#### INSTRUCTIONS FOR THE TASK
The records under this task must be duplicated exactly.

(Collected data)
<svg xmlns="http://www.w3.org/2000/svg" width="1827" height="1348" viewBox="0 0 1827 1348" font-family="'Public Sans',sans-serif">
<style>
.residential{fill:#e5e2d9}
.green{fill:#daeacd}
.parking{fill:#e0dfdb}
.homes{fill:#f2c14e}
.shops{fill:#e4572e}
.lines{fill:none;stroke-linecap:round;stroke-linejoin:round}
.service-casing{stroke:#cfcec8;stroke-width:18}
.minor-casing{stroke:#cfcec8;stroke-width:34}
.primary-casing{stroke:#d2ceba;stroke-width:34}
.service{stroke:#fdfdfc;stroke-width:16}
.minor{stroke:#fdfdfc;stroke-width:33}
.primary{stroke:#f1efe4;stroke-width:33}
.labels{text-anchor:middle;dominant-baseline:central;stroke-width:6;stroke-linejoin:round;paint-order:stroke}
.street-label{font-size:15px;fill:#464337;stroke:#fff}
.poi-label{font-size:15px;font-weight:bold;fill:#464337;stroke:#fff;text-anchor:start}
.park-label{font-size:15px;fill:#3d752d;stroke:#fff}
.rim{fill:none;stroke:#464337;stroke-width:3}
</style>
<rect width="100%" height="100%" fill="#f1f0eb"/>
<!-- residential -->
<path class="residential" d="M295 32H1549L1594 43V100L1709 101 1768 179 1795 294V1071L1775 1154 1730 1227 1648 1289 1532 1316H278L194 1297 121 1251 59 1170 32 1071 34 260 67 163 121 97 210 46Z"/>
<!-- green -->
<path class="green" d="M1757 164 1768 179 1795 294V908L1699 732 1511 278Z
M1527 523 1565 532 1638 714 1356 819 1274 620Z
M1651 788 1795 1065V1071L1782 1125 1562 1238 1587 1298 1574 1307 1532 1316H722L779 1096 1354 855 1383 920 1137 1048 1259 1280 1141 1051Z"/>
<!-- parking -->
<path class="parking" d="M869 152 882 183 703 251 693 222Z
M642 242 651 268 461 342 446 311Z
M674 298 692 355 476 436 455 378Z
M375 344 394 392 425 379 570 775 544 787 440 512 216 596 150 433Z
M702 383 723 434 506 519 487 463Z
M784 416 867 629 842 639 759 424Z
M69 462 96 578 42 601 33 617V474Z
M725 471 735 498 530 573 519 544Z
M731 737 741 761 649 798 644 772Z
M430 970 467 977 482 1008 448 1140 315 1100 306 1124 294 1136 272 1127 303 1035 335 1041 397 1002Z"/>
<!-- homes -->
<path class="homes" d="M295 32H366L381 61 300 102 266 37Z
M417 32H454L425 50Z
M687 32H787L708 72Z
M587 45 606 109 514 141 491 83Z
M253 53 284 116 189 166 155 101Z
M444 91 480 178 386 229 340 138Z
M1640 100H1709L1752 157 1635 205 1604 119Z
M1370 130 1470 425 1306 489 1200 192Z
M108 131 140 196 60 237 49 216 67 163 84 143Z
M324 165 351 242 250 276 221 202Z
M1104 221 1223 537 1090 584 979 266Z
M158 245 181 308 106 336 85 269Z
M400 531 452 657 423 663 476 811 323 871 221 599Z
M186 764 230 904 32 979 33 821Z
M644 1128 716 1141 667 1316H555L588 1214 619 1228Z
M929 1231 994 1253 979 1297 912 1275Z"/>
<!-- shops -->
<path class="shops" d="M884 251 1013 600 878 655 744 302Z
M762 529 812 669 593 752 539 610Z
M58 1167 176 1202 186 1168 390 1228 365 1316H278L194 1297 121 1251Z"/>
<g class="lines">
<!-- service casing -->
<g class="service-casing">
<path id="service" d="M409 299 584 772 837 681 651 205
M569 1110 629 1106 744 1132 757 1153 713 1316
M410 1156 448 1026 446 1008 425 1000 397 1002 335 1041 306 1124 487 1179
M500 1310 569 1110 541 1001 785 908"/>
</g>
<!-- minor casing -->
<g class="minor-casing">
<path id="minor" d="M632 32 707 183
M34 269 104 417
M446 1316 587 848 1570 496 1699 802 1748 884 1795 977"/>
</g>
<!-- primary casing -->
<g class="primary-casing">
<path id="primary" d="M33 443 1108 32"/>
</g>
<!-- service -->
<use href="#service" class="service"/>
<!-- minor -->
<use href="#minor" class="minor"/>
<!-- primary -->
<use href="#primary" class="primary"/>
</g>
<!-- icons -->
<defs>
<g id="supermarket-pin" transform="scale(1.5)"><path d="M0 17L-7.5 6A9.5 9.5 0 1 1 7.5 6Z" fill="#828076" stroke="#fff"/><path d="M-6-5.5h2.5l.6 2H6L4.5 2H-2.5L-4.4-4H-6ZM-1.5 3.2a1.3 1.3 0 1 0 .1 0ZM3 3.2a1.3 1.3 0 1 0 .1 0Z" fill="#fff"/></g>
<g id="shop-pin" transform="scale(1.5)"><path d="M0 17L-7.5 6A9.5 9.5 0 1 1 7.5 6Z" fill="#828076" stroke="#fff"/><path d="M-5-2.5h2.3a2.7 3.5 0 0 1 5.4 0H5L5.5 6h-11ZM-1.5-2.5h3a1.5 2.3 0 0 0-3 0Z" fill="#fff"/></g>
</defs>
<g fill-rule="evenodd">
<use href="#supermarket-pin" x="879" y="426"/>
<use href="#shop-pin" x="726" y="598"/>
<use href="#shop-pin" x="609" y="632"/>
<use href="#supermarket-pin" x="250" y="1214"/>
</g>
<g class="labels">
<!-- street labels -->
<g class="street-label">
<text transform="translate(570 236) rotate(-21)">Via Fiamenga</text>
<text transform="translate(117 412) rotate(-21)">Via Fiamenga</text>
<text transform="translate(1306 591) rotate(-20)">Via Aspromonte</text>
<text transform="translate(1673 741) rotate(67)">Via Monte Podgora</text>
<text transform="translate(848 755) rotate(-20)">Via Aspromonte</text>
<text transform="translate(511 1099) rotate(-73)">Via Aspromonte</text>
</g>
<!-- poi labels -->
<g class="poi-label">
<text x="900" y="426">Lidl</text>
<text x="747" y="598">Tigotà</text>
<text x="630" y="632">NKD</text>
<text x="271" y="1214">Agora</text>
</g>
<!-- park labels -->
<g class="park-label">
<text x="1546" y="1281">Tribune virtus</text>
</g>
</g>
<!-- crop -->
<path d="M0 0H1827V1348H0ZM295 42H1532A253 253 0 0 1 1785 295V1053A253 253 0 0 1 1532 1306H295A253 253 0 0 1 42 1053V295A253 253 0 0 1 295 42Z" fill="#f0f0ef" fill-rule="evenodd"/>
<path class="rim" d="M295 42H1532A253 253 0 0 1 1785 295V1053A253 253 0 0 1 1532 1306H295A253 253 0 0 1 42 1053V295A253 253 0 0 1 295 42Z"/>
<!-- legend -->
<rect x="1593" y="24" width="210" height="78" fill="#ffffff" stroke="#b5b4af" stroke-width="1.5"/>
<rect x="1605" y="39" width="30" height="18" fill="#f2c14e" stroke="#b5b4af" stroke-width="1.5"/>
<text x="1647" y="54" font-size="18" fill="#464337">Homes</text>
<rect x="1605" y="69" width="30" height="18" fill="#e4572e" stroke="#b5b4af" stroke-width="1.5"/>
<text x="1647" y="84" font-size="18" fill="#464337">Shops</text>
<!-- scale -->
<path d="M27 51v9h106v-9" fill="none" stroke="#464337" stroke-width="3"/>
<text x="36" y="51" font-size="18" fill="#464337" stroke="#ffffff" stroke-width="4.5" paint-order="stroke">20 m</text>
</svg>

#### TASK OUTPUT
<svg xmlns="http://www.w3.org/2000/svg" width="1827" height="1348" viewBox="0 0 1827 1348" font-family="'Public Sans',sans-serif">
<style>
.residential{fill:#e5e2d9}
.green{fill:#daeacd}
.parking{fill:#e0dfdb}
.homes{fill:#f2c14e}
.shops{fill:#e4572e}
.lines{fill:none;stroke-linecap:round;stroke-linejoin:round}
.service-casing{stroke:#cfcec8;stroke-width:18}
.minor-casing{stroke:#cfcec8;stroke-width:34}
.primary-casing{stroke:#d2ceba;stroke-width:34}
.service{stroke:#fdfdfc;stroke-width:16}
.minor{stroke:#fdfdfc;stroke-width:33}
.primary{stroke:#f1efe4;stroke-width:33}
.labels{text-anchor:middle;dominant-baseline:central;stroke-width:6;stroke-linejoin:round;paint-order:stroke}
.street-label{font-size:15px;fill:#464337;stroke:#fff}
.poi-label{font-size:15px;font-weight:bold;fill:#464337;stroke:#fff;text-anchor:start}
.park-label{font-size:15px;fill:#3d752d;stroke:#fff}
.rim{fill:none;stroke:#464337;stroke-width:3}
</style>
<rect width="100%" height="100%" fill="#f1f0eb"/>
<!-- residential -->
<path class="residential" d="M295 32H1549L1594 43V100L1709 101 1768 179 1795 294V1071L1775 1154 1730 1227 1648 1289 1532 1316H278L194 1297 121 1251 59 1170 32 1071 34 260 67 163 121 97 210 46Z"/>
<!-- green -->
<path class="green" d="M1757 164 1768 179 1795 294V908L1699 732 1511 278Z
M1527 523 1565 532 1638 714 1356 819 1274 620Z
M1651 788 1795 1065V1071L1782 1125 1562 1238 1587 1298 1574 1307 1532 1316H722L779 1096 1354 855 1383 920 1137 1048 1259 1280 1141 1051Z"/>
<!-- parking -->
<path class="parking" d="M869 152 882 183 703 251 693 222Z
M642 242 651 268 461 342 446 311Z
M674 298 692 355 476 436 455 378Z
M375 344 394 392 425 379 570 775 544 787 440 512 216 596 150 433Z
M702 383 723 434 506 519 487 463Z
M784 416 867 629 842 639 759 424Z
M69 462 96 578 42 601 33 617V474Z
M725 471 735 498 530 573 519 544Z
M731 737 741 761 649 798 644 772Z
M430 970 467 977 482 1008 448 1140 315 1100 306 1124 294 1136 272 1127 303 1035 335 1041 397 1002Z"/>
<!-- homes -->
<path class="homes" d="M295 32H366L381 61 300 102 266 37Z
M417 32H454L425 50Z
M687 32H787L708 72Z
M587 45 606 109 514 141 491 83Z
M253 53 284 116 189 166 155 101Z
M444 91 480 178 386 229 340 138Z
M1640 100H1709L1752 157 1635 205 1604 119Z
M1370 130 1470 425 1306 489 1200 192Z
M108 131 140 196 60 237 49 216 67 163 84 143Z
M324 165 351 242 250 276 221 202Z
M1104 221 1223 537 1090 584 979 266Z
M158 245 181 308 106 336 85 269Z
M400 531 452 657 423 663 476 811 323 871 221 599Z
M186 764 230 904 32 979 33 821Z
M644 1128 716 1141 667 1316H555L588 1214 619 1228Z
M929 1231 994 1253 979 1297 912 1275Z"/>
<!-- shops -->
<path class="shops" d="M884 251 1013 600 878 655 744 302Z
M762 529 812 669 593 752 539 610Z
M58 1167 176 1202 186 1168 390 1228 365 1316H278L194 1297 121 1251Z"/>
<g class="lines">
<!-- service casing -->
<g class="service-casing">
<path id="service" d="M409 299 584 772 837 681 651 205
M569 1110 629 1106 744 1132 757 1153 713 1316
M410 1156 448 1026 446 1008 425 1000 397 1002 335 1041 306 1124 487 1179
M500 1310 569 1110 541 1001 785 908"/>
</g>
<!-- minor casing -->
<g class="minor-casing">
<path id="minor" d="M632 32 707 183
M34 269 104 417
M446 1316 587 848 1570 496 1699 802 1748 884 1795 977"/>
</g>
<!-- primary casing -->
<g class="primary-casing">
<path id="primary" d="M33 443 1108 32"/>
</g>
<!-- service -->
<use href="#service" class="service"/>
<!-- minor -->
<use href="#minor" class="minor"/>
<!-- primary -->
<use href="#primary" class="primary"/>
</g>
<!-- icons -->
<defs>
<g id="supermarket-pin" transform="scale(1.5)"><path d="M0 17L-7.5 6A9.5 9.5 0 1 1 7.5 6Z" fill="#828076" stroke="#fff"/><path d="M-6-5.5h2.5l.6 2H6L4.5 2H-2.5L-4.4-4H-6ZM-1.5 3.2a1.3 1.3 0 1 0 .1 0ZM3 3.2a1.3 1.3 0 1 0 .1 0Z" fill="#fff"/></g>
<g id="shop-pin" transform="scale(1.5)"><path d="M0 17L-7.5 6A9.5 9.5 0 1 1 7.5 6Z" fill="#828076" stroke="#fff"/><path d="M-5-2.5h2.3a2.7 3.5 0 0 1 5.4 0H5L5.5 6h-11ZM-1.5-2.5h3a1.5 2.3 0 0 0-3 0Z" fill="#fff"/></g>
</defs>
<g fill-rule="evenodd">
<use href="#supermarket-pin" x="879" y="426"/>
<use href="#shop-pin" x="726" y="598"/>
<use href="#shop-pin" x="609" y="632"/>
<use href="#supermarket-pin" x="250" y="1214"/>
</g>
<g class="labels">
<!-- street labels -->
<g class="street-label">
<text transform="translate(570 236) rotate(-21)">Via Fiamenga</text>
<text transform="translate(117 412) rotate(-21)">Via Fiamenga</text>
<text transform="translate(1306 591) rotate(-20)">Via Aspromonte</text>
<text transform="translate(1673 741) rotate(67)">Via Monte Podgora</text>
<text transform="translate(848 755) rotate(-20)">Via Aspromonte</text>
<text transform="translate(511 1099) rotate(-73)">Via Aspromonte</text>
</g>
<!-- poi labels -->
<g class="poi-label">
<text x="900" y="426">Lidl</text>
<text x="747" y="598">Tigotà</text>
<text x="630" y="632">NKD</text>
<text x="271" y="1214">Agora</text>
</g>
<!-- park labels -->
<g class="park-label">
<text x="1546" y="1281">Tribune virtus</text>
</g>
</g>
<!-- crop -->
<path d="M0 0H1827V1348H0ZM295 42H1532A253 253 0 0 1 1785 295V1053A253 253 0 0 1 1532 1306H295A253 253 0 0 1 42 1053V295A253 253 0 0 1 295 42Z" fill="#f0f0ef" fill-rule="evenodd"/>
<path class="rim" d="M295 42H1532A253 253 0 0 1 1785 295V1053A253 253 0 0 1 1532 1306H295A253 253 0 0 1 42 1053V295A253 253 0 0 1 295 42Z"/>
<!-- legend -->
<rect x="1593" y="24" width="210" height="78" fill="#ffffff" stroke="#b5b4af" stroke-width="1.5"/>
<rect x="1605" y="39" width="30" height="18" fill="#f2c14e" stroke="#b5b4af" stroke-width="1.5"/>
<text x="1647" y="54" font-size="18" fill="#464337">Homes</text>
<rect x="1605" y="69" width="30" height="18" fill="#e4572e" stroke="#b5b4af" stroke-width="1.5"/>
<text x="1647" y="84" font-size="18" fill="#464337">Shops</text>
<!-- scale -->
<path d="M27 51v9h106v-9" fill="none" stroke="#464337" stroke-width="3"/>
<text x="36" y="51" font-size="18" fill="#464337" stroke="#ffffff" stroke-width="4.5" paint-order="stroke">20 m</text>
</svg>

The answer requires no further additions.